- INSTRUCTIONS FOR THE TASK: Convert every line of the items below into a numbered list, leaving out the blank lines.

[Chart interpretation exercises]
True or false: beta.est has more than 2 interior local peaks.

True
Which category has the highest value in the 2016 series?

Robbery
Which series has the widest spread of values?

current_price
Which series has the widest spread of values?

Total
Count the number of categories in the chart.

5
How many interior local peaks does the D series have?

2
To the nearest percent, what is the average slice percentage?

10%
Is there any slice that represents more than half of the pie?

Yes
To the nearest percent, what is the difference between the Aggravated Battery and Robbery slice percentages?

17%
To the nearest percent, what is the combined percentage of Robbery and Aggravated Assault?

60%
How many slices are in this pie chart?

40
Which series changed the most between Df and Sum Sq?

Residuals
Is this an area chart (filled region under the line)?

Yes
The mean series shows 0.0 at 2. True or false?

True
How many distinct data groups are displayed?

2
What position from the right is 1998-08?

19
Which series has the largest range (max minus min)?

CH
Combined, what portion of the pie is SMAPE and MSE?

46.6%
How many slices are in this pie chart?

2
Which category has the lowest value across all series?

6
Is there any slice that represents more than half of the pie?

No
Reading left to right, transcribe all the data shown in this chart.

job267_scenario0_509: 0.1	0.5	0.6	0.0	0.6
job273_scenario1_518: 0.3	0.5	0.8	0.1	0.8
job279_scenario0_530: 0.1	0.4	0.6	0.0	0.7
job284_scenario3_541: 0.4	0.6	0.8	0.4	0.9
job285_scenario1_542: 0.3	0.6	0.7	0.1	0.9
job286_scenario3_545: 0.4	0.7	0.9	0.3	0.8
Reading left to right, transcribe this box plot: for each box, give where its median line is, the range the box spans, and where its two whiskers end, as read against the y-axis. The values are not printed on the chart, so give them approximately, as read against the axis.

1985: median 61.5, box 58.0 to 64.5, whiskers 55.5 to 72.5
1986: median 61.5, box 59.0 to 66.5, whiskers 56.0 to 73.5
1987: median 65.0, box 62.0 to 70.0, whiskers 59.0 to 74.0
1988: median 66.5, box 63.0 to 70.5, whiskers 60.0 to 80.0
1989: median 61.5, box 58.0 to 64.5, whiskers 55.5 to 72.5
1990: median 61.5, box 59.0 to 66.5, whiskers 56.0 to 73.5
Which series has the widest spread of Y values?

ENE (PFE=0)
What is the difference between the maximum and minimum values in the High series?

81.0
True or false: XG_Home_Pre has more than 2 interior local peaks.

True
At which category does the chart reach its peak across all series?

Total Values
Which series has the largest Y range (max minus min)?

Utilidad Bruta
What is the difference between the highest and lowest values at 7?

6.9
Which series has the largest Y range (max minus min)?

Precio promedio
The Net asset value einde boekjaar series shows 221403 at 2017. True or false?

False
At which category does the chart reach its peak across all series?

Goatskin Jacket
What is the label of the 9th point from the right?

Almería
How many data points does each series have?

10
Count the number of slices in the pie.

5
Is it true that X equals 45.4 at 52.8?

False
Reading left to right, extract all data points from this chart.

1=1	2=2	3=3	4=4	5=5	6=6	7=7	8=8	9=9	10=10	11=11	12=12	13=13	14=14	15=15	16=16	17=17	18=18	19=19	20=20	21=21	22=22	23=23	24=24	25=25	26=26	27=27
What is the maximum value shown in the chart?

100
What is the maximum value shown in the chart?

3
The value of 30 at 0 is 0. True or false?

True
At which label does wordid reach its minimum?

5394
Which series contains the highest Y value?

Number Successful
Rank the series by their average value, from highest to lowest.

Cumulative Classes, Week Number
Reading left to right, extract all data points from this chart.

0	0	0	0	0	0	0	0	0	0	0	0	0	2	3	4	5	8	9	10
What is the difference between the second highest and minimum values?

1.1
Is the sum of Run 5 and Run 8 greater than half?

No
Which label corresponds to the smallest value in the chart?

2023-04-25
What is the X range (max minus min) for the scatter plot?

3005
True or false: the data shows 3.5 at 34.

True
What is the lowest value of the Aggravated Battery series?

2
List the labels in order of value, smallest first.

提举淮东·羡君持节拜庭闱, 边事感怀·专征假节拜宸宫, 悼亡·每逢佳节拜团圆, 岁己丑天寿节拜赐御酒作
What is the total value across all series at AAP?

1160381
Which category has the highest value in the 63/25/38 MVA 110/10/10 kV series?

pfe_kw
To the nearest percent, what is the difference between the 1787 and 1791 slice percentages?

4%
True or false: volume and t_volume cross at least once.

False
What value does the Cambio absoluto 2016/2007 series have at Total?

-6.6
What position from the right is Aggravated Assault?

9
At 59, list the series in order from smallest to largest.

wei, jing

- EXPECTED ANSWER:
1. True or false: beta.est has more than 2 interior local peaks.
2. True
3. Which category has the highest value in the 2016 series?
4. Robbery
5. Which series has the widest spread of values?
6. current_price
7. Which series has the widest spread of values?
8. Total
9. Count the number of categories in the chart.
10. 5
11. How many interior local peaks does the D series have?
12. 2
13. To the nearest percent, what is the average slice percentage?
14. 10%
15. Is there any slice that represents more than half of the pie?
16. Yes
17. To the nearest percent, what is the difference between the Aggravated Battery and Robbery slice percentages?
18. 17%
19. To the nearest percent, what is the combined percentage of Robbery and Aggravated Assault?
20. 60%
21. How many slices are in this pie chart?
22. 40
23. Which series changed the most between Df and Sum Sq?
24. Residuals
25. Is this an area chart (filled region under the line)?
26. Yes
27. The mean series shows 0.0 at 2. True or false?
28. True
29. How many distinct data groups are displayed?
30. 2
31. What position from the right is 1998-08?
32. 19
33. Which series has the largest range (max minus min)?
34. CH
35. Combined, what portion of the pie is SMAPE and MSE?
36. 46.6%
37. How many slices are in this pie chart?
38. 2
39. Which category has the lowest value across all series?
40. 6
41. Is there any slice that represents more than half of the pie?
42. No
43. Reading left to right, transcribe all the data shown in this chart.
44. job267_scenario0_509: 0.1	0.5	0.6	0.0	0.6
45. job273_scenario1_518: 0.3	0.5	0.8	0.1	0.8
46. job279_scenario0_530: 0.1	0.4	0.6	0.0	0.7
47. job284_scenario3_541: 0.4	0.6	0.8	0.4	0.9
48. job285_scenario1_542: 0.3	0.6	0.7	0.1	0.9
49. job286_scenario3_545: 0.4	0.7	0.9	0.3	0.8
50. Reading left to right, transcribe this box plot: for each box, give where its median line is, the range the box spans, and where its two whiskers end, as read against the y-axis. The values are not printed on the chart, so give them approximately, as read against the axis.
51. 1985: median 61.5, box 58.0 to 64.5, whiskers 55.5 to 72.5
52. 1986: median 61.5, box 59.0 to 66.5, whiskers 56.0 to 73.5
53. 1987: median 65.0, box 62.0 to 70.0, whiskers 59.0 to 74.0
54. 1988: median 66.5, box 63.0 to 70.5, whiskers 60.0 to 80.0
55. 1989: median 61.5, box 58.0 to 64.5, whiskers 55.5 to 72.5
56. 1990: median 61.5, box 59.0 to 66.5, whiskers 56.0 to 73.5
57. Which series has the widest spread of Y values?
58. ENE (PFE=0)
59. What is the difference between the maximum and minimum values in the High series?
60. 81.0
61. True or false: XG_Home_Pre has more than 2 interior local peaks.
62. True
63. At which category does the chart reach its peak across all series?
64. Total Values
65. Which series has the largest Y range (max minus min)?
66. Utilidad Bruta
67. What is the difference between the highest and lowest values at 7?
68. 6.9
69. Which series has the largest Y range (max minus min)?
70. Precio promedio
71. The Net asset value einde boekjaar series shows 221403 at 2017. True or false?
72. False
73. At which category does the chart reach its peak across all series?
74. Goatskin Jacket
75. What is the label of the 9th point from the right?
76. Almería
77. How many data points does each series have?
78. 10
79. Count the number of slices in the pie.
80. 5
81. Is it true that X equals 45.4 at 52.8?
82. False
83. Reading left to right, extract all data points from this chart.
84. 1=1	2=2	3=3	4=4	5=5	6=6	7=7	8=8	9=9	10=10	11=11	12=12	13=13	14=14	15=15	16=16	17=17	18=18	19=19	20=20	21=21	22=22	23=23	24=24	25=25	26=26	27=27
85. What is the maximum value shown in the chart?
86. 100
87. What is the maximum value shown in the chart?
88. 3
89. The value of 30 at 0 is 0. True or false?
90. True
91. At which label does wordid reach its minimum?
92. 5394
93. Which series contains the highest Y value?
94. Number Successful
95. Rank the series by their average value, from highest to lowest.
96. Cumulative Classes, Week Number
97. Reading left to right, extract all data points from this chart.
98. 0	0	0	0	0	0	0	0	0	0	0	0	0	2	3	4	5	8	9	10
99. What is the difference between the second highest and minimum values?
100. 1.1
101. Is the sum of Run 5 and Run 8 greater than half?
102. No
103. Which label corresponds to the smallest value in the chart?
104. 2023-04-25
105. What is the X range (max minus min) for the scatter plot?
106. 3005
107. True or false: the data shows 3.5 at 34.
108. True
109. What is the lowest value of the Aggravated Battery series?
110. 2
111. List the labels in order of value, smallest first.
112. 提举淮东·羡君持节拜庭闱, 边事感怀·专征假节拜宸宫, 悼亡·每逢佳节拜团圆, 岁己丑天寿节拜赐御酒作
113. What is the total value across all series at AAP?
114. 1160381
115. Which category has the highest value in the 63/25/38 MVA 110/10/10 kV series?
116. pfe_kw
117. To the nearest percent, what is the difference between the 1787 and 1791 slice percentages?
118. 4%
119. True or false: volume and t_volume cross at least once.
120. False
121. What value does the Cambio absoluto 2016/2007 series have at Total?
122. -6.6
123. What position from the right is Aggravated Assault?
124. 9
125. At 59, list the series in order from smallest to largest.
126. wei, jing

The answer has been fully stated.